The revitalized Docklands across the river has been transformed into an international place of business and recreation, filled with some of London's smartest new restaurants. The excellent Museum of London Docklands, in the old Georgian warehouses, brings to life the river, port, and its people from Roman times to the present through hands-on displays that are especially interesting for children.
19. Kew Gardens
Kew Gardens - officially called the Royal Botanic Gardens - is situated in southwest London on the south bank of the Thames and is a wonderful place to visit as you enjoy the numerous plants grown amid its 300 acres. Laid out in 1759, the gardens became government property in 1841. In 1897, Queen Victoria added Queen's Cottage and the adjoining woodland. A variety of tours are available free with admission, and many musical and cultural events are held here throughout the year.
Where to Stay in London for Sightseeing
London's top tourist attractions are spread out over several different areas of the city. If you want to spend time sightseeing, it's a good idea to base yourself in a central location and use the city's excellent public transport system to travel between the sites. Here are some highly-rated hotels in central London:
Luxury Accommodation: When it comes to posh hotels, the grande dames still grace the list of London's best. Pampering guests for more than a century are The Goring, a stone's throw from Buckingham Palace, while The Langham, in the heart of the West End, has played host to royals and celebrities for more than 150 years. A few steps from Trafalgar Square is the Corinthia Hotel London, with a rooftop terrace and luxurious afternoon teas. The Ritz London, also known for teas, is handy to the posh shops of Mayfair.

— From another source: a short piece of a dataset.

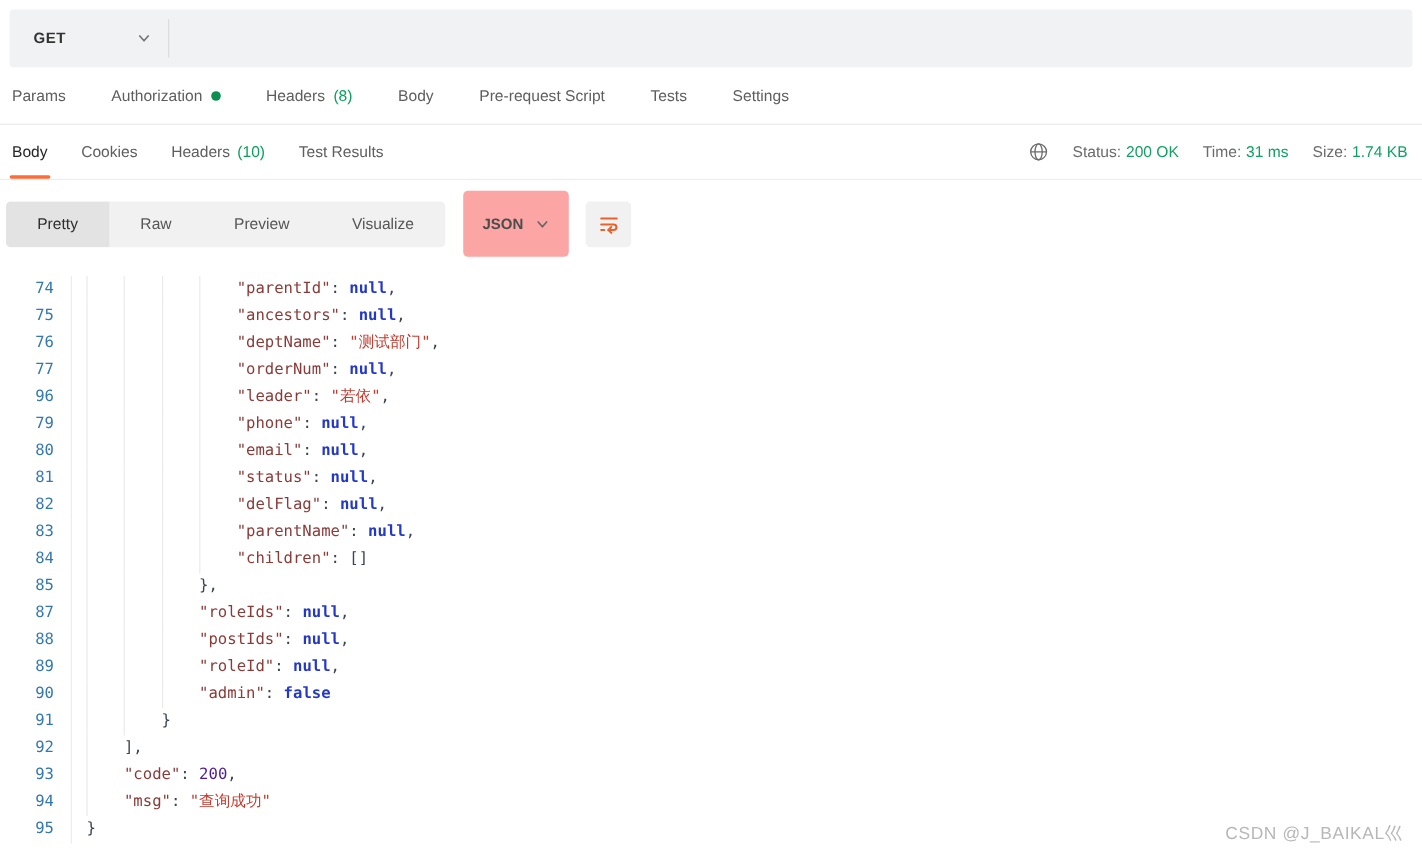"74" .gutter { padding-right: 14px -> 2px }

Mid-Range Accommodation: The Fielding Hotel, a popular boutique property, places you right near Covent Garden, one of the city's most touristy areas. Handy for those arriving by train from Heathrow or Gatwick airports, The Grosvenor Hotel is right over Victoria Station. About a 15-minute stroll from Covent Garden, Bloomsbury was once London's literary hub and is now home to one of the city's top attractions, the British Museum, as well as highly-rated mid-range hotels such as The Montague on the Gardens and The Bloomsbury Hotel London. Both are also a short stroll from Oxford Street shopping.
Budget Accommodation: If you're watching your wallet, the Premier Inn London Kensington is an affordable option minutes from museums and Earls Court tube station. You can also head north and try The Alhambra Hotel or Jesmond Dene Hotel, both near busy King's Cross tube station, a major transport hub.
Tips and Tours: How to Make the Most of Your Visit to London
Seeing the Sights. One of the best ways to see the sights of London is on a traditional, double-decker Hop-On Hop-Off London Sightseeing Tour. This has been the classic sightseeing tour for years, and it's popular for good reason: it's easy, convenient, informative, and ensures you see the most important attractions. Tickets are flexible, with open dates, and are valid for a 24-hour period. Even if you are in London for several days, this is a great way to spend a day getting oriented, especially for first-time visitors to the city.
Day Trips. Beyond the city, there are some excellent sightseeing opportunities that can be easily undertaken on a day trip tour from London. The Stonehenge, Windsor Castle, and Bath Day Trip from London is an 11-hour guided trip that takes visitors to these must-see destinations. It's a great way to see the surroundings without the hassle of driving, navigating, and parking.
Harry Potter Experience. Fans of Harry Potter will definitely want to take the Warner Brother's Studio Tour - The Making of Harry Potter for a behind-the-scenes look at the creation of the movie and a walk through the incredible sets where the film was made. Visitors can explore the site on their own, see the costumes and props, wander through the Great Hall, and learn about the whole experience of filming. The tour includes transportation to and from the studios from central London and an entrance ticket.